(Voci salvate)

····················

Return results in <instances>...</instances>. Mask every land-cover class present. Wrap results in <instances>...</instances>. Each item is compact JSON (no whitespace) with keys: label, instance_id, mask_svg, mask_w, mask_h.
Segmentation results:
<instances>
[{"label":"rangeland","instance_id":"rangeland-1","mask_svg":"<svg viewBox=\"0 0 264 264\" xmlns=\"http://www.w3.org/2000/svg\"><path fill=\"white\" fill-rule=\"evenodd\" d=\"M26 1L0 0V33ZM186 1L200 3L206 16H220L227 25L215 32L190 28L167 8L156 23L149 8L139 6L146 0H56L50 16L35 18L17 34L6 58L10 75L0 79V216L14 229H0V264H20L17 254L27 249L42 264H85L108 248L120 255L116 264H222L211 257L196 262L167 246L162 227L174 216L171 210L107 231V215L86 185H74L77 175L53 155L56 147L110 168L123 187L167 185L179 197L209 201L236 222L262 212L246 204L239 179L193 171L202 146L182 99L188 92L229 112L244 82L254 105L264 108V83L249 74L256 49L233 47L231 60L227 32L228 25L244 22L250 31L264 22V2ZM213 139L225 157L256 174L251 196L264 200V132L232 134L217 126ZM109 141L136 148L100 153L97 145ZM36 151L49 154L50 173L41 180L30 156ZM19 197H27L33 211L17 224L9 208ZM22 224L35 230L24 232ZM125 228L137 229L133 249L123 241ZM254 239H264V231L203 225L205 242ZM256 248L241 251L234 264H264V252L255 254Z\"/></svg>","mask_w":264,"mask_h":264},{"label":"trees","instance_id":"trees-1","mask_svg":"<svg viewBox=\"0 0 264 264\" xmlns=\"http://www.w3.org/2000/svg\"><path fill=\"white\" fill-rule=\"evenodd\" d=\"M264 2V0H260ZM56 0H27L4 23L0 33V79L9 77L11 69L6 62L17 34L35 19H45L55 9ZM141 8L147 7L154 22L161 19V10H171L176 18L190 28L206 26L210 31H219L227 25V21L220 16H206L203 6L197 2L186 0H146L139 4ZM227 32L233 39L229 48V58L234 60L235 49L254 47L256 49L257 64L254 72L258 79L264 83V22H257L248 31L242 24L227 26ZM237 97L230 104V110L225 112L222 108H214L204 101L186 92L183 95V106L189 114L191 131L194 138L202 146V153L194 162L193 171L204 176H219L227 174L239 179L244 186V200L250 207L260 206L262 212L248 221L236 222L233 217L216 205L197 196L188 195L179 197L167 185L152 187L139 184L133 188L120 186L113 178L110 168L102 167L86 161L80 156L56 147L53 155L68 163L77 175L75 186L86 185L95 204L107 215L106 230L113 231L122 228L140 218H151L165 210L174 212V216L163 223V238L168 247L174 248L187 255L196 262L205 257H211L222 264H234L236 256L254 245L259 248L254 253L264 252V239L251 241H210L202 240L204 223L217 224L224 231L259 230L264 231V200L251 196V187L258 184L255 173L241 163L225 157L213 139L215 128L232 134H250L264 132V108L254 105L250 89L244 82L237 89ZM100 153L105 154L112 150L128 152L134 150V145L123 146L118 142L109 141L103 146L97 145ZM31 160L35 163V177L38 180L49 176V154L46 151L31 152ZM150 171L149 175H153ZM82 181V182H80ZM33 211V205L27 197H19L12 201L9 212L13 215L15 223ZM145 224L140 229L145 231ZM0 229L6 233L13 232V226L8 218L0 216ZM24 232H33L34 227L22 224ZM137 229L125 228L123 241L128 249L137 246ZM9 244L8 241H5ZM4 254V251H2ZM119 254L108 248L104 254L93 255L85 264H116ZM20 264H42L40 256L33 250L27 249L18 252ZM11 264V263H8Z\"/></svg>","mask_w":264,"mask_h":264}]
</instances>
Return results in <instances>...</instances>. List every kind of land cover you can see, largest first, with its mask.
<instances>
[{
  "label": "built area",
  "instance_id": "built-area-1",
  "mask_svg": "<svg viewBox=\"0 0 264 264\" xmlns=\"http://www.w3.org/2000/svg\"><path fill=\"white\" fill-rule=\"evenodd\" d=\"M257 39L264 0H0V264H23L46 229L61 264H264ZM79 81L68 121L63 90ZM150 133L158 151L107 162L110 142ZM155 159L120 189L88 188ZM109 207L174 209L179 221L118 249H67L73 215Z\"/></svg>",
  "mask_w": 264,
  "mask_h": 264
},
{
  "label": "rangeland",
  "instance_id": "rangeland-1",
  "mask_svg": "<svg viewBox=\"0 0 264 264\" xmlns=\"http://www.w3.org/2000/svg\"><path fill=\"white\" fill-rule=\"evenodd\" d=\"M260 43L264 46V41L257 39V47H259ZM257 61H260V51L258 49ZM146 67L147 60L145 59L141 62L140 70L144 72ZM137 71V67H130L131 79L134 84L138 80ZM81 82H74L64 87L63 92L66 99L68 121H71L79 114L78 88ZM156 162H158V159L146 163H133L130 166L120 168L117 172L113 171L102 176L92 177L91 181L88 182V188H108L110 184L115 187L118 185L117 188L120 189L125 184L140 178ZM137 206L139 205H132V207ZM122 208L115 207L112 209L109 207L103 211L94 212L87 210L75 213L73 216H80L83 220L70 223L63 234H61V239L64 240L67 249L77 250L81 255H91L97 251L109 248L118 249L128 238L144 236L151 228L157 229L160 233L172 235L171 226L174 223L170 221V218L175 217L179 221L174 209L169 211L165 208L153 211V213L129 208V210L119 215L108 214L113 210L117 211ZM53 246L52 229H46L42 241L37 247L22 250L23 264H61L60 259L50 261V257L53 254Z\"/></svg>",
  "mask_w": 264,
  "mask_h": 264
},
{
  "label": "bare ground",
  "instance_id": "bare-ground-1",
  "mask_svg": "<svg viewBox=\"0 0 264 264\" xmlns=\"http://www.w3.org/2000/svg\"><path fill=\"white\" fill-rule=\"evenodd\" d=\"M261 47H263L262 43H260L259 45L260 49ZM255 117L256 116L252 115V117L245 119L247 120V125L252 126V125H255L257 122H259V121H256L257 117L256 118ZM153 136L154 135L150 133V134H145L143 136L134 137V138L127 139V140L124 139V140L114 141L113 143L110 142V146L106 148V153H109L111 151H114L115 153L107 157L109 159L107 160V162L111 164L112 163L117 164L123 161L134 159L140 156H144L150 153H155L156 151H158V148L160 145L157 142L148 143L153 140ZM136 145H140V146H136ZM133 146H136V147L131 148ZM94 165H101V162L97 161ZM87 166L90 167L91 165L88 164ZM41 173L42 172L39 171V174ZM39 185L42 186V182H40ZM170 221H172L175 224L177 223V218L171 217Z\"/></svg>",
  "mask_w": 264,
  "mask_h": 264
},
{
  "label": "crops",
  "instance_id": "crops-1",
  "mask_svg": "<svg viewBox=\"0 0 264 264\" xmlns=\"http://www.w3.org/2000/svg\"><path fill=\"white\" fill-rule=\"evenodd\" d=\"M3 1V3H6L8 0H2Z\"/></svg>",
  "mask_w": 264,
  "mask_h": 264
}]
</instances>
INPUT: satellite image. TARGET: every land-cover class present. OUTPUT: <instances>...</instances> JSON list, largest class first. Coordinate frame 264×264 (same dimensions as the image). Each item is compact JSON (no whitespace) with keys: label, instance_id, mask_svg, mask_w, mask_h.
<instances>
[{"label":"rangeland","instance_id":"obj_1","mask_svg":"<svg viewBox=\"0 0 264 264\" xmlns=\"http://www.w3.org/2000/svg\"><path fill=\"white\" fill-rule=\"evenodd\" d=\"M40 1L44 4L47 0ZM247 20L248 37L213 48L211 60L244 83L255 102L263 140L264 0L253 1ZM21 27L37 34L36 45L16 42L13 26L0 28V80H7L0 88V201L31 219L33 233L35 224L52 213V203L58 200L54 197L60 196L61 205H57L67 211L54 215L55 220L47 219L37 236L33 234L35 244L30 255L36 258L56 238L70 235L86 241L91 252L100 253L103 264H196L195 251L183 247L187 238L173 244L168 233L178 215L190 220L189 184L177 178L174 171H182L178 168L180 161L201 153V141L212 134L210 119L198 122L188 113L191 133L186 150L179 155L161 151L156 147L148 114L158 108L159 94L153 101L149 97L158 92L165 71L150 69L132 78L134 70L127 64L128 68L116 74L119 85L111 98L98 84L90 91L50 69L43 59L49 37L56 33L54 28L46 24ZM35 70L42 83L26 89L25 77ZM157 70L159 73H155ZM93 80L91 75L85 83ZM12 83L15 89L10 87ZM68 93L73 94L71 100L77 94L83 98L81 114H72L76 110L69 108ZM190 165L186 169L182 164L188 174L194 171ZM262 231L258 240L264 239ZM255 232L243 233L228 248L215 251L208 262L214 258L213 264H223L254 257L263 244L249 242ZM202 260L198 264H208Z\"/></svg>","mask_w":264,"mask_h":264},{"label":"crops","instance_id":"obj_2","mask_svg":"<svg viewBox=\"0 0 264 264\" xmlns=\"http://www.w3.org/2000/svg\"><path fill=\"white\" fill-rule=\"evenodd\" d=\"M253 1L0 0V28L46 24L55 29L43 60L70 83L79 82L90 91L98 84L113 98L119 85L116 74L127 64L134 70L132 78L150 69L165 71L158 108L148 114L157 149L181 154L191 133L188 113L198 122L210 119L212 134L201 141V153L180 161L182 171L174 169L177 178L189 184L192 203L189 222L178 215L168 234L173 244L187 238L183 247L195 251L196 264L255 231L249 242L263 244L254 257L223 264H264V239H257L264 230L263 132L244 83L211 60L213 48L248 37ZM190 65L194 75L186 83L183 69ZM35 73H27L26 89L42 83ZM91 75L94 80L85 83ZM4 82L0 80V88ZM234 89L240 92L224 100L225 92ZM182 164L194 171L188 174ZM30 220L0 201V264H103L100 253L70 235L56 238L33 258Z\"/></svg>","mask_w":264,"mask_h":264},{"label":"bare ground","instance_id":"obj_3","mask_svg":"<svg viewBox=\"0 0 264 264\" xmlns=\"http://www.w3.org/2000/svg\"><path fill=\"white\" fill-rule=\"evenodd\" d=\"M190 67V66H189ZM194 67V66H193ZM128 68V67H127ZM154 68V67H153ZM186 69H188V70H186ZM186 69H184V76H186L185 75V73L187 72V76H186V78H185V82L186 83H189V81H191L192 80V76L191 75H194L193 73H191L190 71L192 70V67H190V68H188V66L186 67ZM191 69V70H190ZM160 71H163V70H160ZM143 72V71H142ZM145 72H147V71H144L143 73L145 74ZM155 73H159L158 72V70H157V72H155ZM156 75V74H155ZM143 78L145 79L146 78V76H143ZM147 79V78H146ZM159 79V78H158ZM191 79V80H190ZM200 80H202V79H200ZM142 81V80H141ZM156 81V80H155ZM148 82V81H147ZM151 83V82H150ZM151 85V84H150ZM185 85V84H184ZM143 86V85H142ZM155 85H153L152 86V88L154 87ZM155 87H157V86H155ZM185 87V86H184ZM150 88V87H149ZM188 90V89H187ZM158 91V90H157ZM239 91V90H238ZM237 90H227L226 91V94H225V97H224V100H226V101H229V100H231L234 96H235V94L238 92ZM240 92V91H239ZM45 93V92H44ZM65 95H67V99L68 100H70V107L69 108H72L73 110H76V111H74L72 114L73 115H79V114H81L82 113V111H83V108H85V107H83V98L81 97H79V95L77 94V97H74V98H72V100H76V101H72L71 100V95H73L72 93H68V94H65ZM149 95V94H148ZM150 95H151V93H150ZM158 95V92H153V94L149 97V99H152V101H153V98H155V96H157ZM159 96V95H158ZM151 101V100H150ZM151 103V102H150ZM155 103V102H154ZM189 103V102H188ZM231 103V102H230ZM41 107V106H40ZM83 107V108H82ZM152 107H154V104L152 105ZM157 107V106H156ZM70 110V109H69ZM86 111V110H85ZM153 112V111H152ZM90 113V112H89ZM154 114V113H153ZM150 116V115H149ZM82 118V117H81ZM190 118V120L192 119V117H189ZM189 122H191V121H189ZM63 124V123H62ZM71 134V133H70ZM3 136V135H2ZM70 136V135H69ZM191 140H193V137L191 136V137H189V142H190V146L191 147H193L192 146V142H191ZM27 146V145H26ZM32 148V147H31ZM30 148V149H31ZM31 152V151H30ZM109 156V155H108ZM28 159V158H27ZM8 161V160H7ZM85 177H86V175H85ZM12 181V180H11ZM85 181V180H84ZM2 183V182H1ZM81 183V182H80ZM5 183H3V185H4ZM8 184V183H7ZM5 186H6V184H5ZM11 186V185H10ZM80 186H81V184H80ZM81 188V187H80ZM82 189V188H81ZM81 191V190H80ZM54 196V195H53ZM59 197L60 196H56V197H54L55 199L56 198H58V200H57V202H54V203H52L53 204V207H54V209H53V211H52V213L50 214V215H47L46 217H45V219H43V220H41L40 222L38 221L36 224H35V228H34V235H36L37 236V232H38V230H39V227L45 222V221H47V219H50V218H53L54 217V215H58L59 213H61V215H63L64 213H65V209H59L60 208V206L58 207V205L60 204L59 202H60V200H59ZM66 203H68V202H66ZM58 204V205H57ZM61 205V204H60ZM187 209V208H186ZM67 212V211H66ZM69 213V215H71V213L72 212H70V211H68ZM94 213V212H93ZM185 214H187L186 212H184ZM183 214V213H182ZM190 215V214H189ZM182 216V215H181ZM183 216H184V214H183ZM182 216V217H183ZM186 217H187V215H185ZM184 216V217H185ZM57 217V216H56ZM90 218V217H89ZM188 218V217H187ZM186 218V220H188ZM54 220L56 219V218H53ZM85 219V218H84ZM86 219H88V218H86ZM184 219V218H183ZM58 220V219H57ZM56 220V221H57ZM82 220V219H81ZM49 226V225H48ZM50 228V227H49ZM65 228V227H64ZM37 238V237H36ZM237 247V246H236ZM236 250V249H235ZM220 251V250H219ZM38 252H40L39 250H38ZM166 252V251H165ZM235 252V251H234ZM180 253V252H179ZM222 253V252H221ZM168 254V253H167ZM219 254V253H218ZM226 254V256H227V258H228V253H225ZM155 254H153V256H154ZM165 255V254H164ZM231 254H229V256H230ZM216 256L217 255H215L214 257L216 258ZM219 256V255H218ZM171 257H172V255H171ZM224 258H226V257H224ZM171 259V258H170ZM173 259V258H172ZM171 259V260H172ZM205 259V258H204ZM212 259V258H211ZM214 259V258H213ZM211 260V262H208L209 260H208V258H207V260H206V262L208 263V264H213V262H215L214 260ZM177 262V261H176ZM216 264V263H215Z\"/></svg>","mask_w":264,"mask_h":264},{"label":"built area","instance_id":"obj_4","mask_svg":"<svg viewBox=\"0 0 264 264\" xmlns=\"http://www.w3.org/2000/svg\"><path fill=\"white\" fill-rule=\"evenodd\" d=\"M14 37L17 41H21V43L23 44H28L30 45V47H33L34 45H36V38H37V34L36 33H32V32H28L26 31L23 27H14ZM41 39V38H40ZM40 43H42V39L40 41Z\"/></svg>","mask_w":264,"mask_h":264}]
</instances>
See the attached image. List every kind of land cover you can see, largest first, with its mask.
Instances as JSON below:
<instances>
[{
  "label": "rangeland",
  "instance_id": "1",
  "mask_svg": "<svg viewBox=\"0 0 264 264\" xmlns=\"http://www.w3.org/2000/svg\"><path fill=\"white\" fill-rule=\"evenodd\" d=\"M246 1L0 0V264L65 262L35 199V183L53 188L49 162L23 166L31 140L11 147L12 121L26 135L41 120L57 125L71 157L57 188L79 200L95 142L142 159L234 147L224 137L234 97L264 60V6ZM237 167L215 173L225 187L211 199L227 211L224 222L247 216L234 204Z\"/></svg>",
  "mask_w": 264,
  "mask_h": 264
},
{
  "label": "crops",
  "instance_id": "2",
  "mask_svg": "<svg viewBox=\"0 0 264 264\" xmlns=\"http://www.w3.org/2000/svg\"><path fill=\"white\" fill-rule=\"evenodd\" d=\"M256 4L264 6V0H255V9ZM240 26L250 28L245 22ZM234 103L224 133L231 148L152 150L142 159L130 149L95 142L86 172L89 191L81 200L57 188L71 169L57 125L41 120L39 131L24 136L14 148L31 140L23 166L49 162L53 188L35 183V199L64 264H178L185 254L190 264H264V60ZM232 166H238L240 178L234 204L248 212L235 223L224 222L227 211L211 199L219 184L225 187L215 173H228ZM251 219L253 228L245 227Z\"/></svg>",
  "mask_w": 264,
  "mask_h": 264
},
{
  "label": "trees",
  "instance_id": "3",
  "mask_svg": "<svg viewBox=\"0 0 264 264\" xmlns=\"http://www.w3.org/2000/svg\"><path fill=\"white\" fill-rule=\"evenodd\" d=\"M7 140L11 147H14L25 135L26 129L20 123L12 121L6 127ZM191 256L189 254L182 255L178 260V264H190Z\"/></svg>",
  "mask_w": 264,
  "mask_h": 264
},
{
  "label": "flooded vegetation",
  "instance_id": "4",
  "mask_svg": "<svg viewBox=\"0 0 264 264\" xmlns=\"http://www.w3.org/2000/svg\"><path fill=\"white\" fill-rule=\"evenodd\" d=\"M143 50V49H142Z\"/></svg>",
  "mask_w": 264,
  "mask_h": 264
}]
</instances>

····················

CONSEGNA:
Raccogli ogni riga del materiale che contiene la parola "largest", distinguendo tra maiuscole e minuscole.

SOLUZIONE:
Return results in <instances>...</instances>. List every kind of land cover you can see, largest first, with its mask.
INPUT: satellite image. TARGET: every land-cover class present. OUTPUT: <instances>...</instances> JSON list, largest class first. Coordinate frame 264×264 (same dimensions as the image). Each item is compact JSON (no whitespace) with keys: label, instance_id, mask_svg, mask_w, mask_h.
See the attached image. List every kind of land cover you can see, largest first, with its mask.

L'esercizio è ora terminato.